Mit einer Mutter, die zu Hause war, die mich allerdings sehr selbstverständlich, sehr tolerant neben sich gewähren liess; von Konzentration auf meine Erziehung keine Spur; ich war da, sie war da.

Und das hat Ihnen gutgetan?
Ich bin beispielsweise sehr froh, schon als Kind mitbekommen zu haben, dass sie über das wenige Geld der Familie herrschte. Mein Vater überliess es ihr zur Gänze – und zwar mit der Erklärung: «Mach du das, Lydia, ich kann mit Geld nicht umgehen.» Auf diese Weise erlebte ich meine Mutter im Haushalt als ökonomische Macht, was mir früh den Respekt vor der managenden Frau beibrachte.

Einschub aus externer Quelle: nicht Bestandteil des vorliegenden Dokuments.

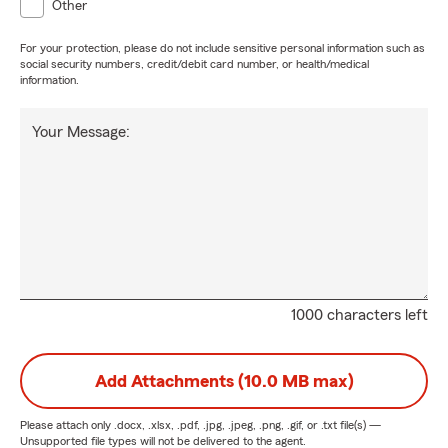
Other
For your protection, please do not include sensitive personal information such as
social security numbers, credit/debit card number, or health/medical
information.
Your Message:
1000 characters left
Add Attachments (10.0 MB max)
Please attach only
.docx, .xlsx, .pdf, .jpg, .jpeg, .png, .gif, or .txt
file(s) —
Unsupported file types will not be delivered to the agent.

Am 24. November stimmen wir über die SVP-Familieninitiative ab. Also darüber, ob Mütter, die sich ausschliesslich den Kindern widmen, steuerlich entlastet werden sollen. Was ist Ihre Meinung?
Die Initiative führt erstens ein Steuerregime ein, in dem Abzüge ohne jeden Beleg geltend gemacht werden können. Zweitens hilft sie vor allem Müttern, deren Gatte genug verdient, um die Familie allein zu finanzieren; sie ist eine Initiative für den gut situierten Mittelstand. Drittens ist die Initiative beseelt von der nostalgischen Sehnsucht nach einer Familienwelt, die es nie mehr geben wird.

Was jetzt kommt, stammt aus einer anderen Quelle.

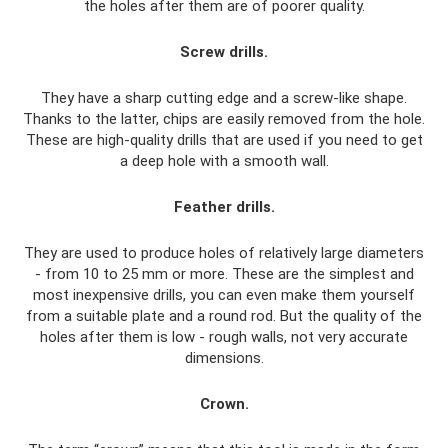
the holes after them are of poorer quality.
Screw drills.
They have a sharp cutting edge and a screw-like shape.
Thanks to the latter, chips are easily removed from the hole.
These are high-quality drills that are used if you need to get
a deep hole with a smooth wall.
Feather drills.
They are used to produce holes of relatively large diameters
- from 10 to 25 mm or more. These are the simplest and
most inexpensive drills, you can even make them yourself
from a suitable plate and a round rod. But the quality of the
holes after them is low - rough walls, not very accurate
dimensions.
Crown.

Familien, in denen die Mutter nicht arbeitet, werden heute steuerlich benachteiligt. Das betrachten viele als unfair – und ich finde: zu Recht.
Arbeitende Eltern, lieber Marc Walder, haben in der Regel hohe Zusatzkosten: Kitas sind teuer. Diese Kosten sind belegbar und dürfen steuerlich in Abzug gebracht werden. Aber die meisten Paare haben ökonomisch gar nicht die Option, sich gegen die Berufstätigkeit der Mutter zu entscheiden. Abzüge, wie sie die SVP-Initiative vorsieht, würden ihre Situation überhaupt nicht verändern.

Seit Jahren betonen Sie, wie wichtig Frauen in Unternehmen sind. Sagen Sie deshalb, dass es die Familienwelt von früher nie mehr geben wird?
Es geht mir nicht um die Frauen in Firmen, sondern um die Frau in der Gesellschaft: als gleichberechtigt bestimmende Kraft.